Friday’s gross domestic product report confirmed what a drag government can be: While consumer spending grew at a 2.9 percent clip, state and local governments cut back spending by 1.2 percent on an annualized basis and the federal government pulled back by 5.6 percent.
As a result, the GDP just a 2.2 percent improvement. The report disappointed economists, some of whom had the number as high as 3 percent and beyond, and cast an uncertain future on a stock market dependent on Federal Reserve stimulus for growth.
“None of this is all that surprising, so where is the miss?” wondered Brown Brothers Harriman global currency strategist Marc Chandler, after noting some fairly pedestrian and in-line quarterly growth results. “Contrary to what passes as conventional wisdom, the main drag is coming from the government itself.”
Before anyone starts thinking that Washington suddenly has gotten religion on spending, the bulk of the federal government cuts came from defense spending, which plunged 8.1 percent.

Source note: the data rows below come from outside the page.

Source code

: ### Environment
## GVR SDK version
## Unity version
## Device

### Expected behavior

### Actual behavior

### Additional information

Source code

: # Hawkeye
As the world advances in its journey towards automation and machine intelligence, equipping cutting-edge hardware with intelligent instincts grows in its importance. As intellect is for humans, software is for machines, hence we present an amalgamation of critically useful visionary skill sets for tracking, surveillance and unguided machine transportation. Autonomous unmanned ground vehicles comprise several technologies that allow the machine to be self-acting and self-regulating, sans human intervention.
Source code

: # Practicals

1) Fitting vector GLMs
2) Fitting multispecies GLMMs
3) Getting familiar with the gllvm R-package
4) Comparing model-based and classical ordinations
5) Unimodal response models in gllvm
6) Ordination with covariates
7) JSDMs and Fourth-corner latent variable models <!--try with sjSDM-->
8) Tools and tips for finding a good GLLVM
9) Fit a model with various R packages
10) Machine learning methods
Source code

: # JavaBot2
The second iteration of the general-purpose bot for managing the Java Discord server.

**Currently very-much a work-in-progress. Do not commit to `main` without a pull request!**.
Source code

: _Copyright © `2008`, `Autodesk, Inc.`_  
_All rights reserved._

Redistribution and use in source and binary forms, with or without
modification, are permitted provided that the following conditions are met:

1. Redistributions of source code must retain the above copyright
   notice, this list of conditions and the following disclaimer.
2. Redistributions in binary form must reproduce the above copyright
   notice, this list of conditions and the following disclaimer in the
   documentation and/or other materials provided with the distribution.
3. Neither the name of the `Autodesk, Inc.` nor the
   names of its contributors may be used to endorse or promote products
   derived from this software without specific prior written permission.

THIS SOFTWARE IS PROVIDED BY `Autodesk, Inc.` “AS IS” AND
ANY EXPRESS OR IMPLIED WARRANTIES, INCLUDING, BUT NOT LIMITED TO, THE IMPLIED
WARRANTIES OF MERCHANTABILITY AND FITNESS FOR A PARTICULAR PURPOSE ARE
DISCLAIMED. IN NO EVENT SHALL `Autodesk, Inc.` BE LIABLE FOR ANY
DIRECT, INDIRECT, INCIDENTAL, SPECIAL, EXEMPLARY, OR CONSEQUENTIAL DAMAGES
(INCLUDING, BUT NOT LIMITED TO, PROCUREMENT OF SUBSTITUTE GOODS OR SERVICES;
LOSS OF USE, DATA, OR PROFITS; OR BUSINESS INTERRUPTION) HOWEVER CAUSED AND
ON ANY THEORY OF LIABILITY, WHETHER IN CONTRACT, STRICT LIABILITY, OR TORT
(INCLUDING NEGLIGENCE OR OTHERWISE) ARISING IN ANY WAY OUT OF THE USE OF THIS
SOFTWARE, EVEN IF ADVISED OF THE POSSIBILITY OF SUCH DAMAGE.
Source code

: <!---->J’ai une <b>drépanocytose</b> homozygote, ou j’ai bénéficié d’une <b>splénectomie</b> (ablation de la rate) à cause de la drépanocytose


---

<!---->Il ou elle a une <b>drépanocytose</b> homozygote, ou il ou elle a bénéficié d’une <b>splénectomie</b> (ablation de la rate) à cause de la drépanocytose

State and local governments, facing the necessity to balance their budgets against declining revenue (not to mention the specter of Meredith Whitney’s muni bond default forecast) likely will continue to cut, though that’s not as certain with their federal counterpart. Washington’s drop in spending came after a 19.1 percent decrease in the fourth quarter of 2011.
“The government spending plunge is unlikely to repeat for a third quarter (in 2012 at least) and an inventory drag in 2Q only masks moderate demand gains,” Citigroup economist Steven C. Wieting said. “But the 1Q GDP data should limit remaining optimism that U.S. economic growth will accelerate significantly this year.”